This message was hardened by an even larger, related trade show being held in the same convention centre on the broader theme of “resilience”. A central focus here is on preparedness for all manner of extremity as infrastructure endures ever fiercer natural bludgeonings.

This palliative vs preventive distinction is also now becoming sharper for investors as they weigh the relative attractiveness of giving their portfolios exposure to climate change mitigation (reducing the pace of global warming) or to climate change adaptation (adjusting to the reality of current and future effects). 

In a note to investors published earlier this week, Citi Research set out the opportunities of the latter as the frequency and intensity of climate catastrophes spread the cost of adaptation across many stakeholders. In a November 2023 report, the UN Environment Programme estimated the global adaptation funding gap at between $194-366bn per year. The complexity behind that figure, said Citi’s analysts, lies in working out who will actually bear this cost. That then opens up discussions, they added, on “potential policy support, taxation, de-risking via blended finance and even the concept of innovative new financial instruments”.  

Many of the visitors to the Heat Solution expo, meanwhile, already had a fair idea of where the cost burden will end up in the short term. Among the crowd of small and medium-sized business owners around the booth of self-cooling workwear being offered by Yamashin Seikyo was a factory owner from Nagoya. The Yamashin rep’s pitch was that ever more dangerous summer heat will force companies to change the way they cool factory staff — from expensive and not necessarily effective air conditioning to individual, clothing-based solutions.

The factory owner, though quite able to see through a peddler’s patter, also acknowledged that rising temperatures would freight his duty of care as an employer with far more cost than it used to. The mathematics of providing each of his workers with $800 worth of cooling equipment were not attractive, but if he failed to do so “my staff will just go and work somewhere that keeps them cool”. 

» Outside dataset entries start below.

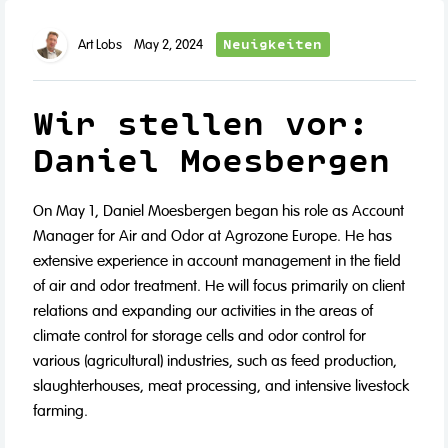
Neuigkeiten
Art Lobs
May 2, 2024
Wir stellen vor:
Daniel Moesbergen
On May 1, Daniel Moesbergen began his role as Account
Manager for Air and Odor at Agrozone Europe. He has
extensive experience in account management in the field
of air and odor treatment. He will focus primarily on client
relations and expanding our activities in the areas of
climate control for storage cells and odor control for
various (agricultural) industries, such as feed production,
slaughterhouses, meat processing, and intensive livestock
farming.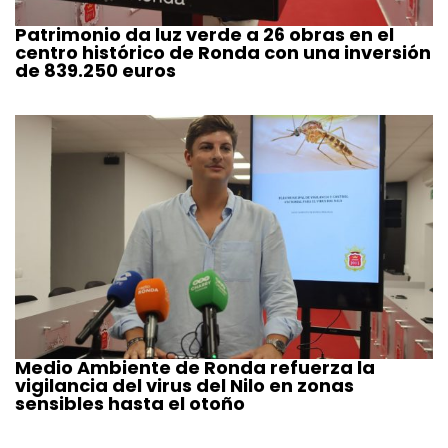
Patrimonio da luz verde a 26 obras en el
centro histórico de Ronda con una inversión
de 839.250 euros
Medio Ambiente de Ronda refuerza la
vigilancia del virus del Nilo en zonas
sensibles hasta el otoño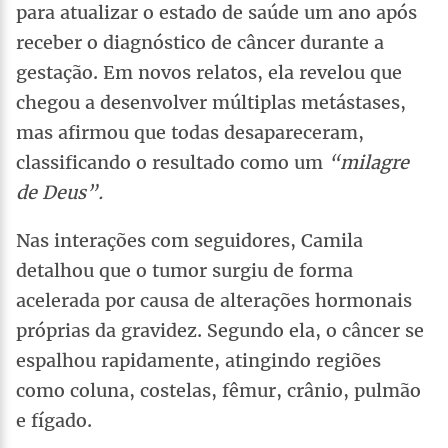
para atualizar o estado de saúde um ano após
receber o diagnóstico de câncer durante a
gestação. Em novos relatos, ela revelou que
chegou a desenvolver múltiplas metástases,
mas afirmou que todas desapareceram,
classificando o resultado como um
“milagre
de Deus”.
Nas interações com seguidores, Camila
detalhou que o tumor surgiu de forma
acelerada por causa de alterações hormonais
próprias da gravidez. Segundo ela, o câncer se
espalhou rapidamente, atingindo regiões
como coluna, costelas, fêmur, crânio, pulmão
e fígado.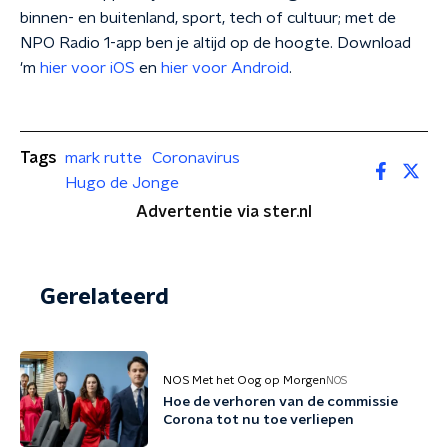
binnen- en buitenland, sport, tech of cultuur; met de
NPO Radio 1-app ben je altijd op de hoogte. Download
'm
hier voor iOS
en
hier voor Android
.
Tags
mark rutte
Coronavirus
Hugo de Jonge
Advertentie via ster.nl
Gerelateerd
NOS Met het Oog op Morgen
NOS
Hoe de verhoren van de commissie
Corona tot nu toe verliepen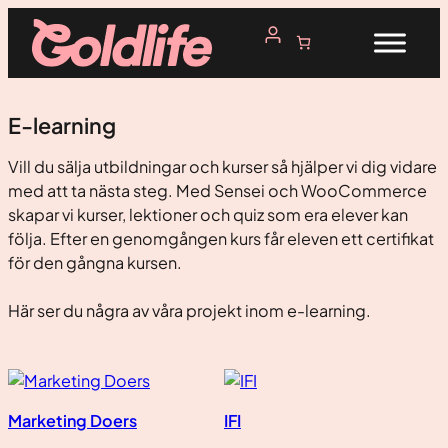
Hoppa
till
innehåll
E-learning
Vill du sälja utbildningar och kurser så hjälper vi dig vidare
med att ta nästa steg. Med Sensei och WooCommerce
skapar vi kurser, lektioner och quiz som era elever kan
följa. Efter en genomgången kurs får eleven ett certifikat
för den gångna kursen.
Här ser du några av våra projekt inom e-learning.
Marketing Doers
IFI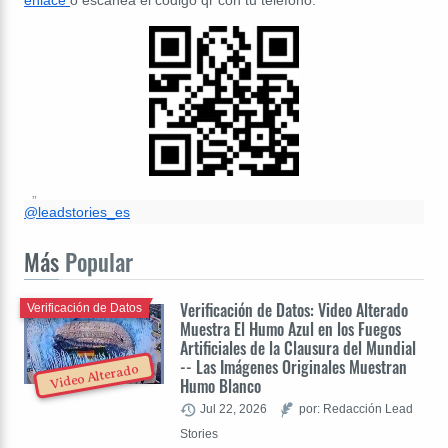
enlace
o escanea el código qr con tu teléfono:
@leadstories_es
Más
Popular
Verificación de Datos: Video Alterado
Verificación de Datos
Muestra El Humo Azul en los Fuegos
Artificiales de la Clausura del Mundial
-- Las Imágenes Originales Muestran
Video Alterado
Humo Blanco
Jul 22, 2026
por: Redacción Lead
Stories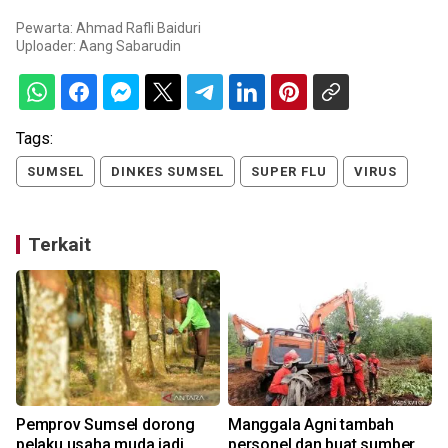
Pewarta: Ahmad Rafli Baiduri
Uploader:
Aang Sabarudin
Tags:
SUMSEL
DINKES SUMSEL
SUPER FLU
VIRUS
Terkait
a
Pemprov Sumsel dorong
Manggala Agni tambah
pelaku usaha muda jadi
personel dan buat sumber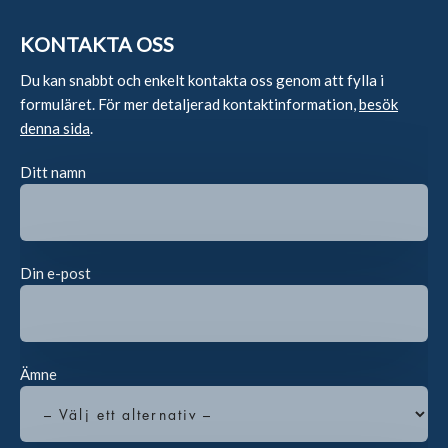
KONTAKTA OSS
Du kan snabbt och enkelt kontakta oss genom att fylla i
formuläret. För mer detaljerad kontaktinformation,
besök
denna sida
.
Ditt namn
Din e-post
Ämne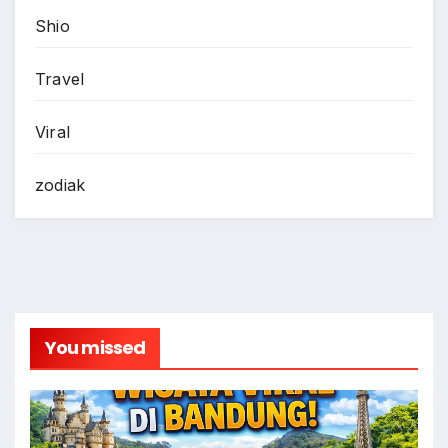
Shio
Travel
Viral
zodiak
You missed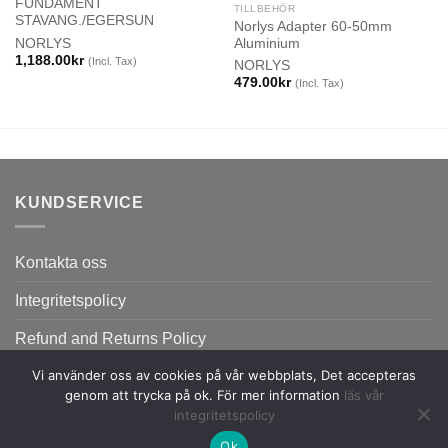
FUNDAMENT
TILLBEHÖR
STAVANG./EGERSUN
Norlys Adapter 60-50mm
NORLYS
Aluminium
1,188.00
kr
(Incl. Tax)
NORLYS
479.00
kr
(Incl. Tax)
KUNDSERVICE
Kontakta oss
Integritetspolicy
Refund and Returns Policy
Vi använder oss av cookies på vår webbplats, Det accepteras
genom att trycka på ok. För mer information
läs vår
integritetspolicy
Ok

Lodged somewhere in his conclusion is the potential framework of a heat equivalent of the digital divide. There will be businesses that can afford to mitigate, and others that cannot. But it is also easy to imagine, even in historically deflationary Japan, a strong imperative for businesses to pass the additional costs on to customers. Heatflation, as a way of describing the upward pressure on costs caused by climate change, has so far tended to be most focused on the price impact on food and water. The attendees at Heat Solution 2024 suggest that the term will quite soon apply to pretty much everything.